Over a decade later, we can now say that the dream of a single world currency free from the constraints of banks and money changers has failed miserably. This means that currencies will remain the permanent challenge to global trade. The inequalities that have burst out with the pandemic will sour and deepen across and within industries, with the translation industry being affected possibly more than others.

The funny thing, if it were not dramatically stupid, is that the weakest point of certain “futuristic” language data exchange platforms, especially those leveraging blockchain, is precisely the monetization of transactions. As if that were a negligible thing.

Payments, on the other hand, are a key aspect of any job performance and, in the translation industry, are all too often poor and late. The inequality in payments comes from the inherent lack of transparency of translation industry players, which is the main cause of the typical information asymmetry in the industry.

In recent years, the gimmicks for paying less and less, worse and worse have multiplied, in spite of the significant advances in technology and finance. The widespread practice of continuous localization has been going on for over two decades now exacerbating the picture up to making it absurd. So much for the new fair pay fad and for as simple and effective practices as SLAs.

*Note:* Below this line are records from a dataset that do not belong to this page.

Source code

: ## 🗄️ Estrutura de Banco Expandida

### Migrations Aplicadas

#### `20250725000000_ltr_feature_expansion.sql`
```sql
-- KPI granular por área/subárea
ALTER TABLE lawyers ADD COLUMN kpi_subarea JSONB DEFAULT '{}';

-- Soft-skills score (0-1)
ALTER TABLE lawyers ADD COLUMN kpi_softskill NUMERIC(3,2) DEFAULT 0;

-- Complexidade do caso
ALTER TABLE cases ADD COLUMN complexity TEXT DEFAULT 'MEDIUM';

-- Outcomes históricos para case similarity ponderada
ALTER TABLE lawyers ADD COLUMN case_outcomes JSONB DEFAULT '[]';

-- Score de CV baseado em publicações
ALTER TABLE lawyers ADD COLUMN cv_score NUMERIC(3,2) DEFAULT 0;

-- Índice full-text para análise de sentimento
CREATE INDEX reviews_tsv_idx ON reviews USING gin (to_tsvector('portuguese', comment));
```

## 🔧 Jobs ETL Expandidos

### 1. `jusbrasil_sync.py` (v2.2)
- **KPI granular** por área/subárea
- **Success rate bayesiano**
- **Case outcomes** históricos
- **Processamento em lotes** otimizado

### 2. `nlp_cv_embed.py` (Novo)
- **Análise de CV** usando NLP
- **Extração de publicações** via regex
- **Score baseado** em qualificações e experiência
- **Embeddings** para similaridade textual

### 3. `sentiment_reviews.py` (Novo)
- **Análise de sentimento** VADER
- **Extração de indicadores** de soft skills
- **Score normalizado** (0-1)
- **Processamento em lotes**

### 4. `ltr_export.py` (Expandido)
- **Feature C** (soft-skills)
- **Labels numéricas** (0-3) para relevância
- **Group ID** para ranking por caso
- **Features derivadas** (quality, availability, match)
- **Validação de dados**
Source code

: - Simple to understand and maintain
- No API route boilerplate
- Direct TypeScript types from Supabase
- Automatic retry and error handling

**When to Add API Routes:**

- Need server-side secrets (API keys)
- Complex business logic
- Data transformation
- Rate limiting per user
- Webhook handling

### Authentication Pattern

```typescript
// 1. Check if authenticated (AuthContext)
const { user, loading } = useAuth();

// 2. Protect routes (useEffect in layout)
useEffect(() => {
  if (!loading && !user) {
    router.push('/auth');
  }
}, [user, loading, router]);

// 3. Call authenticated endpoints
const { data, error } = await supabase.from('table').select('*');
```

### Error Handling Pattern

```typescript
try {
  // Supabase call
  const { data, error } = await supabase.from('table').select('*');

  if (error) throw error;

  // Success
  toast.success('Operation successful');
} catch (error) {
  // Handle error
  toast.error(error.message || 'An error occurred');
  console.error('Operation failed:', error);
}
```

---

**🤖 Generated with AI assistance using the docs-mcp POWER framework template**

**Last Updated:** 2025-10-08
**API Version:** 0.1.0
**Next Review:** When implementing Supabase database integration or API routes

It is not by chance that the estimates of the industry’s size have always been unreliable, and most probably inflated. After all, any relevant research has always been lacking the necessary depth and detail, with samples being at the very least poorly representative. Therefore these estimates have been the results of projections based, at best, on sales data—when not earsay—from the larger LSPs, who have never excelled for timeliness and generosity of payments.

So, among the countless innovations the industry needs, the first and most important one is about payments. Nor does it require any special technology (ever heard of APA?). Sure, exchange rates can still be an issue in some cases, but that is something that falls under what is known as “business risk”. Innit?

And yet, a possible solution at least for reducing the costs in connection with money exchange is still far to come. So, until then, the one real chance for overcome language barriers will remain free, online machine translation. So much for the survival on the translation industry, at least as long as greed rules.